Work to complete:
Print each line of the items below, keeping every character as it appears.

(Collection entries)
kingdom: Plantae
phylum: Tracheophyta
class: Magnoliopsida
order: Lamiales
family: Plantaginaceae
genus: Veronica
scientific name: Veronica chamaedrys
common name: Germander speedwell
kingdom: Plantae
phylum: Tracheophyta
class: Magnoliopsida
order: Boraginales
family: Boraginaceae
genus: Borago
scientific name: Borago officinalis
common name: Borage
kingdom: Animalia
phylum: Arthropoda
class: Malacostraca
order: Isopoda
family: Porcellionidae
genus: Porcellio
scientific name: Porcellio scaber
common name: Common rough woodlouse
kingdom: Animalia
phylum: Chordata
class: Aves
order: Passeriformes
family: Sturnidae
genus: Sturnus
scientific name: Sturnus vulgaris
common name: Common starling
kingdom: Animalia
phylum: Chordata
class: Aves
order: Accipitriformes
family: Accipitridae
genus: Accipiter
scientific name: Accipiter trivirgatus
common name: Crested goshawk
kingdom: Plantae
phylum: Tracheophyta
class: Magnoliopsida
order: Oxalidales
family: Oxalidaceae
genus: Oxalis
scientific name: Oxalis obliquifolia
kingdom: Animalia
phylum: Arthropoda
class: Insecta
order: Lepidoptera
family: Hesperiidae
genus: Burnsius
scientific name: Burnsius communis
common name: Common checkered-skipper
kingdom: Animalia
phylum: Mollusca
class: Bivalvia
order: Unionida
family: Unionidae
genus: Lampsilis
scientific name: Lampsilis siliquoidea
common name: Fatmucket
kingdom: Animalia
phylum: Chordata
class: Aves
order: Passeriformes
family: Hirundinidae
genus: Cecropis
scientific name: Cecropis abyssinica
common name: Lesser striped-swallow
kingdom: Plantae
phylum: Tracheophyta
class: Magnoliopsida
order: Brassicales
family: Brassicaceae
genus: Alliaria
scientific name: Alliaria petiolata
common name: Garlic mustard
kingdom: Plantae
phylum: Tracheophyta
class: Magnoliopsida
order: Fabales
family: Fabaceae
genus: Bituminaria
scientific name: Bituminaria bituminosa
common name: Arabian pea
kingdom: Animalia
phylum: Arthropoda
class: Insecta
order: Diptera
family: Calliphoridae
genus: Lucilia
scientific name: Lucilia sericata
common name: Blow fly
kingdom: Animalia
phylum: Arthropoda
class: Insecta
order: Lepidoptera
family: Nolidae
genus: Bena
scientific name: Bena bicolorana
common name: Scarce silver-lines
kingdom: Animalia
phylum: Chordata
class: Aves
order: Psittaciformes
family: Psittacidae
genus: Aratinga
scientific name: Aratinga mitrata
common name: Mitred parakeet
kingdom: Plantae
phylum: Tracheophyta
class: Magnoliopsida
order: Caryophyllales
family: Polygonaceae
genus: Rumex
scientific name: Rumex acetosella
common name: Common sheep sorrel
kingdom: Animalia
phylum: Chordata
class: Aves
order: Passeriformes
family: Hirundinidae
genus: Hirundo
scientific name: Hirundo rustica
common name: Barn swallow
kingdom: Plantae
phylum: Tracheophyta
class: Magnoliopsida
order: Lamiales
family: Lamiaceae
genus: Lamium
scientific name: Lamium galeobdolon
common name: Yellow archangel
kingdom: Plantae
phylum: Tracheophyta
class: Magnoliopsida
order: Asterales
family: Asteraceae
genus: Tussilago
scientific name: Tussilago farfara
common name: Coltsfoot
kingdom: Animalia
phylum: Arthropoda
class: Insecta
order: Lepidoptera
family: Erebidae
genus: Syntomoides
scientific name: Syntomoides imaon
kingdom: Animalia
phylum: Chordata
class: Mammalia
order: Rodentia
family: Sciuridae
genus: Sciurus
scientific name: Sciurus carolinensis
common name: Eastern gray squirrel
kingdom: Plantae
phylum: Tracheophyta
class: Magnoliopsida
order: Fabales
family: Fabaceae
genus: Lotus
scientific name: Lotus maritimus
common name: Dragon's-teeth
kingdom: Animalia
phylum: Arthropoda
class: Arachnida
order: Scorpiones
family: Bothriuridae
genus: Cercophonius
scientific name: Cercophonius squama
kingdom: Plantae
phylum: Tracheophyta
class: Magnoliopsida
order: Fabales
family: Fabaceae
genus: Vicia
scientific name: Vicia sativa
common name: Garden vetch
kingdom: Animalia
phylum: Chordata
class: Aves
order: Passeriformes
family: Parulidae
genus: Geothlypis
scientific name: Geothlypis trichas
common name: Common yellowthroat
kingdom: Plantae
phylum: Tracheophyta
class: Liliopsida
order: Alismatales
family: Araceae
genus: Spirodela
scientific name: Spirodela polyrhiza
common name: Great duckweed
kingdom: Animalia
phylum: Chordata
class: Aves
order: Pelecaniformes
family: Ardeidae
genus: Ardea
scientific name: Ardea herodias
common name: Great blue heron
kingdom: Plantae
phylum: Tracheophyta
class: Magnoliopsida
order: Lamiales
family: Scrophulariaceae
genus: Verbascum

Task output:
kingdom: Plantae
phylum: Tracheophyta
class: Magnoliopsida
order: Lamiales
family: Plantaginaceae
genus: Veronica
scientific name: Veronica chamaedrys
common name: Germander speedwell
kingdom: Plantae
phylum: Tracheophyta
class: Magnoliopsida
order: Boraginales
family: Boraginaceae
genus: Borago
scientific name: Borago officinalis
common name: Borage
kingdom: Animalia
phylum: Arthropoda
class: Malacostraca
order: Isopoda
family: Porcellionidae
genus: Porcellio
scientific name: Porcellio scaber
common name: Common rough woodlouse
kingdom: Animalia
phylum: Chordata
class: Aves
order: Passeriformes
family: Sturnidae
genus: Sturnus
scientific name: Sturnus vulgaris
common name: Common starling
kingdom: Animalia
phylum: Chordata
class: Aves
order: Accipitriformes
family: Accipitridae
genus: Accipiter
scientific name: Accipiter trivirgatus
common name: Crested goshawk
kingdom: Plantae
phylum: Tracheophyta
class: Magnoliopsida
order: Oxalidales
family: Oxalidaceae
genus: Oxalis
scientific name: Oxalis obliquifolia
kingdom: Animalia
phylum: Arthropoda
class: Insecta
order: Lepidoptera
family: Hesperiidae
genus: Burnsius
scientific name: Burnsius communis
common name: Common checkered-skipper
kingdom: Animalia
phylum: Mollusca
class: Bivalvia
order: Unionida
family: Unionidae
genus: Lampsilis
scientific name: Lampsilis siliquoidea
common name: Fatmucket
kingdom: Animalia
phylum: Chordata
class: Aves
order: Passeriformes
family: Hirundinidae
genus: Cecropis
scientific name: Cecropis abyssinica
common name: Lesser striped-swallow
kingdom: Plantae
phylum: Tracheophyta
class: Magnoliopsida
order: Brassicales
family: Brassicaceae
genus: Alliaria
scientific name: Alliaria petiolata
common name: Garlic mustard
kingdom: Plantae
phylum: Tracheophyta
class: Magnoliopsida
order: Fabales
family: Fabaceae
genus: Bituminaria
scientific name: Bituminaria bituminosa
common name: Arabian pea
kingdom: Animalia
phylum: Arthropoda
class: Insecta
order: Diptera
family: Calliphoridae
genus: Lucilia
scientific name: Lucilia sericata
common name: Blow fly
kingdom: Animalia
phylum: Arthropoda
class: Insecta
order: Lepidoptera
family: Nolidae
genus: Bena
scientific name: Bena bicolorana
common name: Scarce silver-lines
kingdom: Animalia
phylum: Chordata
class: Aves
order: Psittaciformes
family: Psittacidae
genus: Aratinga
scientific name: Aratinga mitrata
common name: Mitred parakeet
kingdom: Plantae
phylum: Tracheophyta
class: Magnoliopsida
order: Caryophyllales
family: Polygonaceae
genus: Rumex
scientific name: Rumex acetosella
common name: Common sheep sorrel
kingdom: Animalia
phylum: Chordata
class: Aves
order: Passeriformes
family: Hirundinidae
genus: Hirundo
scientific name: Hirundo rustica
common name: Barn swallow
kingdom: Plantae
phylum: Tracheophyta
class: Magnoliopsida
order: Lamiales
family: Lamiaceae
genus: Lamium
scientific name: Lamium galeobdolon
common name: Yellow archangel
kingdom: Plantae
phylum: Tracheophyta
class: Magnoliopsida
order: Asterales
family: Asteraceae
genus: Tussilago
scientific name: Tussilago farfara
common name: Coltsfoot
kingdom: Animalia
phylum: Arthropoda
class: Insecta
order: Lepidoptera
family: Erebidae
genus: Syntomoides
scientific name: Syntomoides imaon
kingdom: Animalia
phylum: Chordata
class: Mammalia
order: Rodentia
family: Sciuridae
genus: Sciurus
scientific name: Sciurus carolinensis
common name: Eastern gray squirrel
kingdom: Plantae
phylum: Tracheophyta
class: Magnoliopsida
order: Fabales
family: Fabaceae
genus: Lotus
scientific name: Lotus maritimus
common name: Dragon's-teeth
kingdom: Animalia
phylum: Arthropoda
class: Arachnida
order: Scorpiones
family: Bothriuridae
genus: Cercophonius
scientific name: Cercophonius squama
kingdom: Plantae
phylum: Tracheophyta
class: Magnoliopsida
order: Fabales
family: Fabaceae
genus: Vicia
scientific name: Vicia sativa
common name: Garden vetch
kingdom: Animalia
phylum: Chordata
class: Aves
order: Passeriformes
family: Parulidae
genus: Geothlypis
scientific name: Geothlypis trichas
common name: Common yellowthroat
kingdom: Plantae
phylum: Tracheophyta
class: Liliopsida
order: Alismatales
family: Araceae
genus: Spirodela
scientific name: Spirodela polyrhiza
common name: Great duckweed
kingdom: Animalia
phylum: Chordata
class: Aves
order: Pelecaniformes
family: Ardeidae
genus: Ardea
scientific name: Ardea herodias
common name: Great blue heron
kingdom: Plantae
phylum: Tracheophyta
class: Magnoliopsida
order: Lamiales
family: Scrophulariaceae
genus: Verbascum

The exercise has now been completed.